A recente decisão do Hamas de dissolver seu corpo de governança em Gaza e transferir a administração civil para o Comitê Nacional de Administração de Gaza (NCAG) levanta questões sobre a soberania e o futuro político dos palestinos. A proposta, alinhada ao quadro de paz apoiado pelos Estados Unidos, tem como objetivo substituir o governo do Hamas, que, segundo Israel e aliados ocidentais, é um dos principais obstáculos à paz na região.

Com a nova administração, o Hamas afirma que a gestão civil será realizada por profissionais palestinos, como engenheiros e economistas, em um governo tecnocrático. No entanto, a implementação dessa proposta ainda é incerta, com negociações complexas e muitos detalhes pendentes. A mudança na administração poderia ser um teste para a legitimidade das reclamações de que o governo do Hamas impede o progresso político em Gaza.

Desafios e Objeções ao Novo Modelo de Governança

Apesar das expectativas, novas objeções surgiram rapidamente. Questões sobre desarmamento, arranjos de segurança e a aprovação final da nova administração são agora colocadas em pauta. Essas preocupações revelam um padrão de resistência à liderança palestina, onde cada nova proposta é sujeita a novas condições de aceitação por parte da comunidade internacional.

A história recente mostra que, após as eleições democráticas de 2006, quando o Hamas conquistou a maioria parlamentar, a resposta da comunidade internacional foi de isolamento e restrições, em vez de busca por um diálogo construtivo. Essa dinâmica levanta a questão central: quem realmente tem o direito de representar os palestinos?

O Papel da Comunidade Internacional e a Soberania Palestina

As discussões em torno da governança de Gaza não são apenas sobre quem administra, mas também sobre quem detém o poder real. A experiência mostra que mudanças administrativas não necessariamente alteram a conduta de Israel em relação aos palestinos. Mesmo em períodos de negociação, operações militares e violações de direitos humanos continuam a ocorrer, exacerbando a crise humanitária na região.

*ITENS FORNECIDOS*
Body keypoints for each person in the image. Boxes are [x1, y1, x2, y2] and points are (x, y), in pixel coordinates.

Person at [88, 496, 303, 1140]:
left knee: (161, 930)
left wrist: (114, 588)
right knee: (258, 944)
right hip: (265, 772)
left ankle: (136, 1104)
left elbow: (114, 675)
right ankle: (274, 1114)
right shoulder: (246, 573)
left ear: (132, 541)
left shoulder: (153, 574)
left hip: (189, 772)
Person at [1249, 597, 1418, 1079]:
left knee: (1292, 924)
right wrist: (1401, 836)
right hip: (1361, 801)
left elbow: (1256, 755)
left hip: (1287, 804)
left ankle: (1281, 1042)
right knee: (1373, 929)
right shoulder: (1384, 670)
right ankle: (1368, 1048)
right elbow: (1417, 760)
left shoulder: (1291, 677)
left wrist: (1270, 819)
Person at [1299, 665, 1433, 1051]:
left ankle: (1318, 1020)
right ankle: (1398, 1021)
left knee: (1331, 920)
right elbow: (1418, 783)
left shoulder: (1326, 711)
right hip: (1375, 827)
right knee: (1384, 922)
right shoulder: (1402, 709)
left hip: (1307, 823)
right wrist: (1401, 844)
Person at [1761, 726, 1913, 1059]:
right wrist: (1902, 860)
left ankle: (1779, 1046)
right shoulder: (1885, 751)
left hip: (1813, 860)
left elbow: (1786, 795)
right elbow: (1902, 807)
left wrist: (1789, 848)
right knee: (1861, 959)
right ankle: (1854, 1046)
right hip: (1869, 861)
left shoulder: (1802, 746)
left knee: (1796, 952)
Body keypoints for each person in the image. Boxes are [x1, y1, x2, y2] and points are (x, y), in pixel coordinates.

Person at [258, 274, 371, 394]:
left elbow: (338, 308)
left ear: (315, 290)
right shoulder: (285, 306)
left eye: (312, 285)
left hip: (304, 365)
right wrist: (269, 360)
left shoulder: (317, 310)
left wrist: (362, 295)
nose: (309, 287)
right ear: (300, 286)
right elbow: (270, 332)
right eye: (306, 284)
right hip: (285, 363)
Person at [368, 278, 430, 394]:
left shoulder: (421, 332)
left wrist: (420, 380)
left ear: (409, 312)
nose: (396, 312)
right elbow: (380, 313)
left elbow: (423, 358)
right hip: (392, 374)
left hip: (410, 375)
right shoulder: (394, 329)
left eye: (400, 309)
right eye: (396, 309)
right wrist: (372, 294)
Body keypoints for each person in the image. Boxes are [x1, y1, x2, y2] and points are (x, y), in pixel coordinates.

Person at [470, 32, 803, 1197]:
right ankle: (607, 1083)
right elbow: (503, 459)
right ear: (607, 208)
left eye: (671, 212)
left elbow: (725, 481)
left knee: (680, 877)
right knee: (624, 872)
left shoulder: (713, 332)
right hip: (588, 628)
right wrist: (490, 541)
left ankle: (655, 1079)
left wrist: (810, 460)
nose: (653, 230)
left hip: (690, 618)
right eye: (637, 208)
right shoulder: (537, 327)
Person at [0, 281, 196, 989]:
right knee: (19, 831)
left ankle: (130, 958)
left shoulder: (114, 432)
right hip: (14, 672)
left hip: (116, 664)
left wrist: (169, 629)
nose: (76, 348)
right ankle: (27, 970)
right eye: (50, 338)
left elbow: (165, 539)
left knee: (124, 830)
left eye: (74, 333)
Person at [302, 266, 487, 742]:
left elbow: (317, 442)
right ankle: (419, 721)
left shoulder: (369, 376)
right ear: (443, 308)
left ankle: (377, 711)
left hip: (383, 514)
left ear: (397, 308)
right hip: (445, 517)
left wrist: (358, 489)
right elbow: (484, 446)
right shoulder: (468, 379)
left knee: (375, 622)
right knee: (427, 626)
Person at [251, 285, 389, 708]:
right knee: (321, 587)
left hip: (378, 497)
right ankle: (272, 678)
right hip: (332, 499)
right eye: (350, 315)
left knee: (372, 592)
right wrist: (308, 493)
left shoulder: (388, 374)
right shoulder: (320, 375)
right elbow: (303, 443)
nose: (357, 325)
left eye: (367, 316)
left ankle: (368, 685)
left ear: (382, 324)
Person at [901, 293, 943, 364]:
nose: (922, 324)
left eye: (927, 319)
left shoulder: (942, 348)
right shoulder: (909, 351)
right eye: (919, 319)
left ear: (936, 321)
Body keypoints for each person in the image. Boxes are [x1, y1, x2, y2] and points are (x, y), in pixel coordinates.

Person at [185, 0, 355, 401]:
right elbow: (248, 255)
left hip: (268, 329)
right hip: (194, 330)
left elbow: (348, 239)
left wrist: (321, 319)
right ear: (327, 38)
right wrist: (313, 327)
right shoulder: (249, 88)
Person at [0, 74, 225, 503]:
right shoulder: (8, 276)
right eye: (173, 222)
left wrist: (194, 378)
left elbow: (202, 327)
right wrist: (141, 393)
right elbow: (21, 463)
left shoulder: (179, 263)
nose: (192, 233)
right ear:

*O QUE FAZER*
De acordo com o texto sobre a governança de Gaza, por que a proposta alinhada ao quadro de paz apoiado pelos Estados Unidos pretende substituir o governo do Hamas? Responda em uma a três frases. Os itens não são necessários para resolver o exercício.

*RESPOSTA DO EXERCÍCIO*
A proposta pretende substituir o governo do Hamas porque, segundo Israel e seus aliados ocidentais, esse governo é um dos principais obstáculos à paz na região.